3. The theologian Thomas Torrance described the importance of the Bible this way: … the Holy Scriptures are the spectacles through which we are brought to know the true God in such a way that our minds fall under the compelling power of his self-evidencing Reality.”
T.F. Torrance, Reality & Evangelical Theology; The Realism of Christian Revelation
Torrance’s articulation while excellent may sound a little too technical; what does that look like in the day to day of our life. A few years ago Vivian Carter was part of the ministry team at Central; one of the things I appreciated about her was her very practical approach to how this worked in the practicalities of life. One day we were talking about a matter that we needed to address and she asked what story from Jesus life might address this situation; a story that could give some shape for crafting an action plan. It was her habit to search out something from Jesus life and teaching that could shape how to act with respect to current challenges.

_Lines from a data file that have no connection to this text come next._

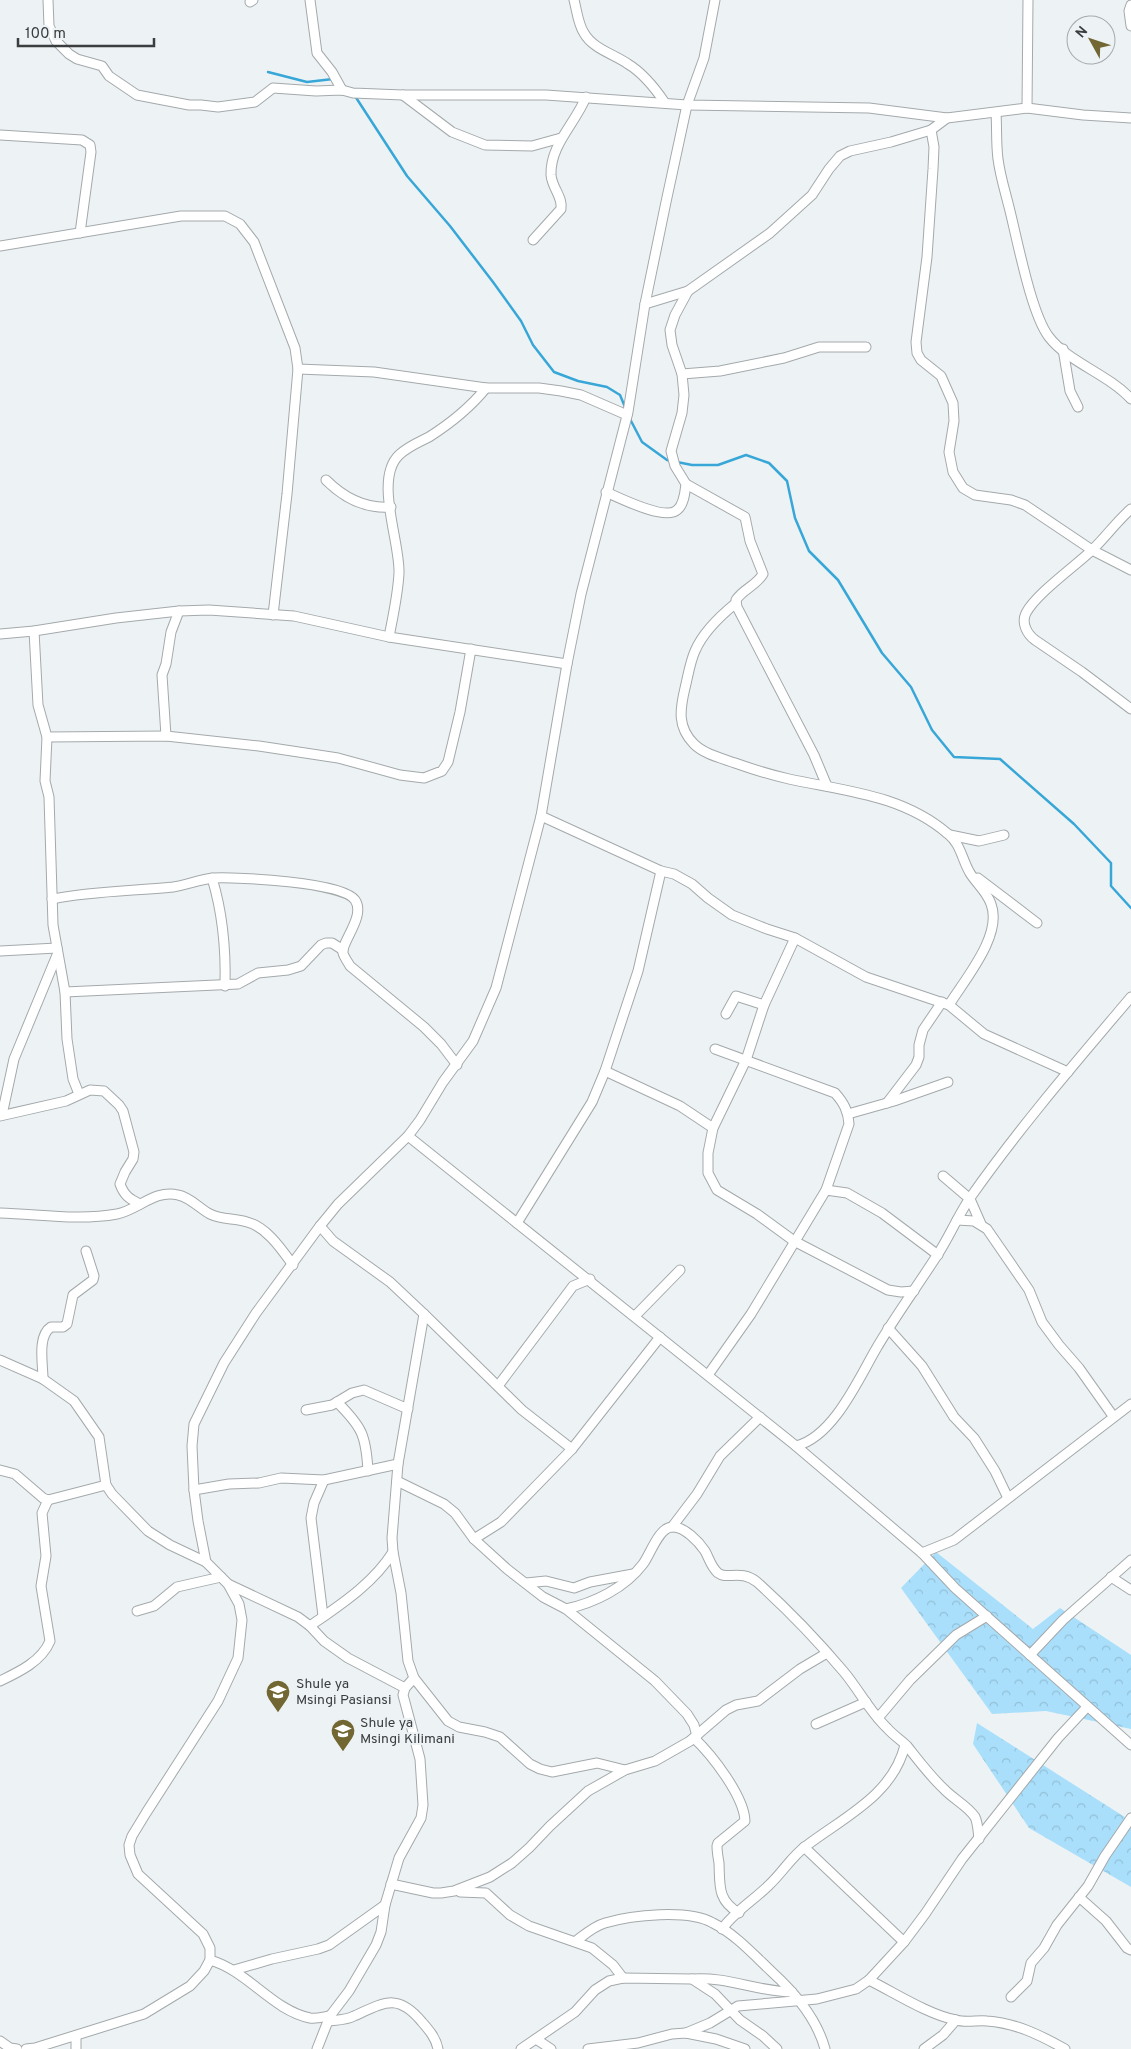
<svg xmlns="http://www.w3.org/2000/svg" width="1131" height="2049" font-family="Overpass,sans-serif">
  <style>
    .forest { fill: url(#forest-crowns) }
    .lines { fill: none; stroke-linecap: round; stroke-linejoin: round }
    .stream { stroke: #38a7d7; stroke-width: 2.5 }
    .street-casing { stroke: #a4a9ab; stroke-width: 11 }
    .street { stroke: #fff; stroke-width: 9 }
    .labels { text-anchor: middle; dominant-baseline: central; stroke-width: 4; stroke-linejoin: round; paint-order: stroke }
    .poi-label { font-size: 14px; fill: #3b3d3e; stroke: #edf3f5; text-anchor: start }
  </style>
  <defs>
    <pattern id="forest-crowns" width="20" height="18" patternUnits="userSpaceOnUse" patternTransform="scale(1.25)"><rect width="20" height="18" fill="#a9dffb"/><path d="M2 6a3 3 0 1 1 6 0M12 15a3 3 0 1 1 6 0" fill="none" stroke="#92c0d8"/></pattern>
  </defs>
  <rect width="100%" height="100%" fill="#edf3f5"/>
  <g class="forest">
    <polygon points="936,1552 1033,1629 1060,1608 1131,1655 1131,1729 1046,1711 992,1714 901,1588"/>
    <polygon points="977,1723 1131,1821 1131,1887 1029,1828 973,1744"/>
  </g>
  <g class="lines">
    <g class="stream">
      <polyline points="268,72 307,82 333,79"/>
      <polyline points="355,96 407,176 450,226 493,282 521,321 533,345 554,372 578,381 607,387 620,395 625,407"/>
      <polyline points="629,417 642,442 667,460 672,461"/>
      <polyline points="677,462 692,465 718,465 746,455 769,463 787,481 795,518 809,551 838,580 882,653 911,687 932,730 954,757 1000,759 1074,824 1111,863 1111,886 1131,908"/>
    </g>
    <defs>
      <g id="street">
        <polyline points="48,0 49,26 56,41 69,54 77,59 102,66 109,76 137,95 189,105 201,105 218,107 255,102 273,88 316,91 342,90 353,93 403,95 546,95 687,105 869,108 947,118 1027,108 1083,115 1131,118"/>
        <polyline points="310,0 317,53 332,72 342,90"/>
        <path d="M574,0c3,11 4,24 10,33 9,16 30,21 44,31 15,9 27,24 37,39"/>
        <polyline points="250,2 253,0"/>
        <polyline points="1131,5 1129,11 1131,26"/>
        <polyline points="403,95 452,132 485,145 532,146 561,138"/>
        <polyline points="1027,108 1028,0"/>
        <path d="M996,113c1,15 0,31 2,46 2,16 7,32 11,48 8,31 22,107 40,130 19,25 59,37 82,62"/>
        <polyline points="931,130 934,147 933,169 927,257 916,342 917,353 921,360 941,376 953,403 954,421 949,452 953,472 963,488 975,495 1011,500 1025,505 1092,550 1131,570"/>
        <polyline points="0,135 82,140 90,145 91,152 80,233"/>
        <path d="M533,240l28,-31c2,-12 -9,-21 -10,-34 -1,-30 24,-51 35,-78"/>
        <polyline points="0,246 181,216 225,216 240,224 254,242 295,348 298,369 287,494 273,615"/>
        <path d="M688,291l-13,24 -5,15 2,15 10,29 2,21 -2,18 -11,38 4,15 11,18 59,33 5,24 13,33c-7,12 -20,15 -27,26l1,7 77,148 13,31"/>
        <polyline points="645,304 688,291 770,233 812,195 829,169 840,156 850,151 891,142 931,130 947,118"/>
        <polyline points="1063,349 1070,391 1078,407"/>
        <polyline points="298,369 374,372 486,388 539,388 561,391 581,395 627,415"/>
        <polyline points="682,374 720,371 784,358 819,347 866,347"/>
        <path d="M326,480c18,18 39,29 65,27"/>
        <path d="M606,492c14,6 59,29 71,18 7,-5 8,-18 9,-26"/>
        <path d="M1131,509c-15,13 -26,29 -40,42 -17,16 -55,43 -65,62 -5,10 1,21 9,27l47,32 49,37"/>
        <path d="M736,603c-16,13 -33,29 -41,48 -5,11 -7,25 -10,37 -5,21 -8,39 9,56 10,10 27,14 41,19 17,6 36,12 54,16 56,12 114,16 159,55 13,10 14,26 22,39 6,10 17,19 21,31 12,31 -26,75 -42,101"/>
        <polyline points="34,631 38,705 47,737 45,781 49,797 53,925 65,992 67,1039 73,1079 79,1094"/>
        <polyline points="0,634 34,631 116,618 179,611 209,610 294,616 389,637 567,664"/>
        <path d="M389,637c4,-21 9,-43 10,-64 1,-32 -25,-94 0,-118 8,-8 20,-13 30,-18 22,-14 40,-28 57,-49"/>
        <polyline points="166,736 162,675 166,664 171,632 179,611"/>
        <polyline points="47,737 166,736 259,746 338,758 400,775 424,778 442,771 448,762 460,712 471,649"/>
        <polyline points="541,816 661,871 674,874 692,884 708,898 732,915 767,929 795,938 866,977 949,1005 984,1034 1068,1072"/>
        <polyline points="950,835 979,841 1004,835"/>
        <path d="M212,878c11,36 14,71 13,108"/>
        <polyline points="978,878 1037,923"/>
        <path d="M52,899c40,-8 81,-8 121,-12 14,-2 27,-8 41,-9 24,-1 129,4 141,22 11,16 -14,42 -12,53 1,4 5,9 7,13l74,61 17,17 16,21"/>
        <polyline points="795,938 764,1005 746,1060 713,1128 708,1153 708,1173 717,1190 757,1214 794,1241 888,1290 901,1292 914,1291"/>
        <polyline points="0,951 57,948"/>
        <polyline points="65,992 238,984 258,973 288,970 301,966 321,945 326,943 332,943 343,950"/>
        <polyline points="726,1014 736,996 764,1005"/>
        <path d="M715,1049l120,44c9,10 13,18 14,31l-23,66"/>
        <polyline points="605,1071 680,1106 713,1128"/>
        <polyline points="887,1103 916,1065 919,1057 919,1045 923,1030 942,1002"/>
        <polyline points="848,1114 894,1101 948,1082"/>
        <polyline points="2,1115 14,1059 57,955"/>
        <path d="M0,1116l66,-15 24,-11 14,1 15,14 4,6 11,41 -1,7 -8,13 -5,12c4,11 9,15 20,20"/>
        <polyline points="408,1136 796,1446 922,1553 955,1588 1131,1745"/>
        <polyline points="943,1176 970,1199 981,1224"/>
        <path d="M0,1213c39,1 78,8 117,1 21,-4 38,-25 61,-19 12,2 22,14 32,19 12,6 24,4 37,8 20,5 35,28 46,43"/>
        <polyline points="957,1220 974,1221 987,1229 1029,1290 1042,1322 1059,1345 1079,1368 1113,1416"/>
        <polyline points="517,1223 592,1102 605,1071 638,971 661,871"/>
        <polyline points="320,1226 333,1241 390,1282 424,1314 398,1464 392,1538 393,1552 401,1593 408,1661 414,1678 448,1721 459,1727 485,1732 500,1737 530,1764 540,1769 552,1772 597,1763 625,1770"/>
        <polyline points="424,1314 522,1410 572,1449"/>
        <polyline points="635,1316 680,1270"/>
        <polyline points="888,1328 922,1366 954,1417 974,1438 995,1471 1008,1498"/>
        <polyline points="0,1360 43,1379 74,1401 99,1437 106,1485 112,1494 148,1531 170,1545 206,1562"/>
        <polyline points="708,1375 751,1314 826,1190 847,1193 882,1213 938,1255"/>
        <path d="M43,1379c0,-15 -6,-43 8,-52h12l4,-3 6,-29 20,-15 1,-4 -8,-25"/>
        <polyline points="498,1386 573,1286 590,1279"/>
        <path d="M337,1402c25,25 29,33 31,69"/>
        <polyline points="306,1410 332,1405 352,1393 364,1390 408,1409"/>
        <path d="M796,1446c37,-9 62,-66 80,-97 18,-31 40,-61 60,-92 13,-19 21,-40 34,-59 49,-70 106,-136 161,-201"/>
        <polyline points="0,1470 15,1474 43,1498 48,1500 106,1485"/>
        <polyline points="397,1481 444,1504 455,1513 474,1539 507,1569 543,1597 566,1609 655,1681 687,1714 694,1725 697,1736"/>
        <polyline points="194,1490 229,1484 259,1483 281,1478 324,1480 398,1464"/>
        <polyline points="672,1527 697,1494 720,1456 760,1417"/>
        <polyline points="474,1539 501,1522 572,1449 660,1337"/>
        <polyline points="922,1553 954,1540 1131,1404"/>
        <polyline points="1111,1577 1131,1590"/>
        <polyline points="526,1583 546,1581 574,1588 590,1582 633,1574"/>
        <polyline points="228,1584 298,1617 310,1626 324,1641 348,1658 405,1688"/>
        <path d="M566,1609c28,-6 59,-21 77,-45 7,-9 16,-37 29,-37 12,-1 27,15 33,24 4,7 6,16 13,22 9,7 23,-4 39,9 30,27 60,58 87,90 15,18 26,40 43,56 6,7 14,12 20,18 12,15 23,30 37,43 8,9 24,17 31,28 3,6 3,15 4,22"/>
        <polyline points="137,1611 154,1606 177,1587 221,1577"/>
        <polyline points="323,1616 311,1518 314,1503 324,1480"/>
        <path d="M310,1626c30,-21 63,-42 83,-74"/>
        <polyline points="1030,1655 1063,1620 1131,1560"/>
        <path d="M0,1681c19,-9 42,-20 50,-40l-9,-55 5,-30 -4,-43 6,-13"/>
        <polyline points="878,1718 910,1680 956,1635 987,1616"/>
        <polyline points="816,1724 866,1702"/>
        <path d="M694,1738c18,17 50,58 51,83l-27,22 -1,3c0,6 1,11 2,17 1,22 -2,37 20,50"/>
        <polyline points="804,1847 904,1942"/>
        <polyline points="391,1884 433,1893 441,1893 454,1891 490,1877 512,1863 529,1848 550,1826 588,1791 625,1770 655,1761 690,1741 726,1710 736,1705 758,1701 800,1669 827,1653"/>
        <polyline points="460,1892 486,1893 510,1915 529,1926 592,1948 613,1965 623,1978"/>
        <polyline points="1079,1897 1106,1921 1127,1948 1131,1950"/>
        <path d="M722,1929c12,-17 32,-29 47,-44 13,-12 23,-29 37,-39 38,-29 87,-51 99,-101"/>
        <path d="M576,1941c8,-6 18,-15 29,-18 27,-8 83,-14 108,0 22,11 41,32 59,49 23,21 45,47 53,77"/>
        <path d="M210,1960c38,11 62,50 100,58 6,1 13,-1 20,-2"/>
        <polyline points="234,1970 272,1959 318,1949 329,1945 385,1905"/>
        <path d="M692,1979c34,-3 67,13 100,13"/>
        <path d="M869,1980c26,13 60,35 87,40 10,3 21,0 31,1 29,2 53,14 78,28"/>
        <polyline points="1011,1997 1027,1981 1031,1963 1044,1948 1057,1925 1088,1886 1105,1856 1131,1818"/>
        <path d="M328,2021c8,-1 19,-1 26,-5 31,-14 44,-23 68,6 7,8 14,16 16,27"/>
        <polyline points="686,2033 710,2023 738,2006 817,1999 856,1989 869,1980 904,1942 925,1914 962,1859 1058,1738 1087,1707"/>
        <polyline points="536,2039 551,2049"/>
        <polyline points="0,2041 10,2048 17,2049"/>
        <polyline points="26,2049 35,2048 144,2014 190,1986 204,1971 210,1960 210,1948 203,1934 138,1874 130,1855 129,1845 132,1836 146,1813 218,1701 238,1658 242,1620 239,1604 228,1584 206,1562 198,1521 194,1490 192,1446 194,1424 224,1363 256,1313 320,1226 338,1204 408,1136 420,1120 443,1082 473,1041 496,988 541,816 567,664 581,594 628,412 645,304 666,202 687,105 704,58 715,0"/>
        <polyline points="76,2049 76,2036"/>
        <polyline points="317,2049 330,2016 349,1991 376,1945 381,1932 385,1905 399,1858 421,1818 423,1805 420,1759 403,1695 405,1688 414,1678"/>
        <polyline points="521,2049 575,2012 595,1990 609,1981 623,1978 692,1979 715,1994 740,2020 763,2036 777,2049"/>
        <polyline points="588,2049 638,2043 672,2034 686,2033 716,2039 745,2049"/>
        <polyline points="924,2049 943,2035 956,2020"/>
      </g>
    </defs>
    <use href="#street" class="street-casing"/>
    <use href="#street" class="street"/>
  </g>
  <defs>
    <symbol id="school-pin" viewBox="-11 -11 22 30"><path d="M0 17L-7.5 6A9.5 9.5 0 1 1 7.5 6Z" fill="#726633" stroke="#edf3f5"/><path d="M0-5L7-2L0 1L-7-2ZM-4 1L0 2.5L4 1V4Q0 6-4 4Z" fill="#fff"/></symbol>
  </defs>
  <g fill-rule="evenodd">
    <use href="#school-pin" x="264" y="1678" width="28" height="38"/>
    <use href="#school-pin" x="329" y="1717" width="28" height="38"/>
  </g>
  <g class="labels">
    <g class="poi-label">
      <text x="296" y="1684">Shule ya<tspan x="296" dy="16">Msingi Pasiansi</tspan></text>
      <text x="360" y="1723">Shule ya<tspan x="360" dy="16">Msingi Kilimani</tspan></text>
    </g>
  </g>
  <g transform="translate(1091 40) rotate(310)"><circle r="24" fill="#edf3f5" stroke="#a6aaac"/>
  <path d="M0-4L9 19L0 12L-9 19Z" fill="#726633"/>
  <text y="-8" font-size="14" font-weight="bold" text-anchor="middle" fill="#3b3d3e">N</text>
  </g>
  <path d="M18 38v8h136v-8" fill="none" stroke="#3b3d3e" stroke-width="2.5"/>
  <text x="25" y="38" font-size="15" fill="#3b3d3e" stroke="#edf3f5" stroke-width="4" paint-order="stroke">100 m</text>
</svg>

Here is how it worked in Jesus’ life. He unrolled the scroll and found the place where it was written: ‘The Spirit of the Lord is upon me, because he has anointed me to bring good news to the poor.” After he read this text he began his address or sermon saying, “Today this scripture has been fulfilled in your hearing”. This was the text that animated Jesus’ ministry; it pervaded his imagination as guide for how his work would unfold—for how he would engage in relationship to the people he met. It gave shape to the message he would deliver. It was his mission statement, so to speak, but unlike many that simply sit on the wall in a lovely frame he lived this mission.
You can hear echoes of this Isaiah text that Jesus read when gave his sermon on the mount. His opening words—Blessed are the poor in spirit. Is this not indeed “good news to the poor”?
Think for a moment of the beatitudes. Blessed are the poor in spirit, for theirs is the kingdom of heaven. Blessed are the merciful, for they will receive mercy. Blessed are the peacemakers, for they will be called the children of God. As these sentences of Jesus permeate the heart, mind, and imagination of believers consider the trajectory of life these point toward; consider the way they guide us in our relationships with people; think of how they form in the heart shaping what we treasure. These things bless life. They are the substance of love.
It is my conviction that a congregation would be well served and would serve well if its people could open the Bible and find the place in Isaiah where it is written, ‘The Spirit of the Lord is upon me, because he has anointed me to bring good news to the poor.” Amen.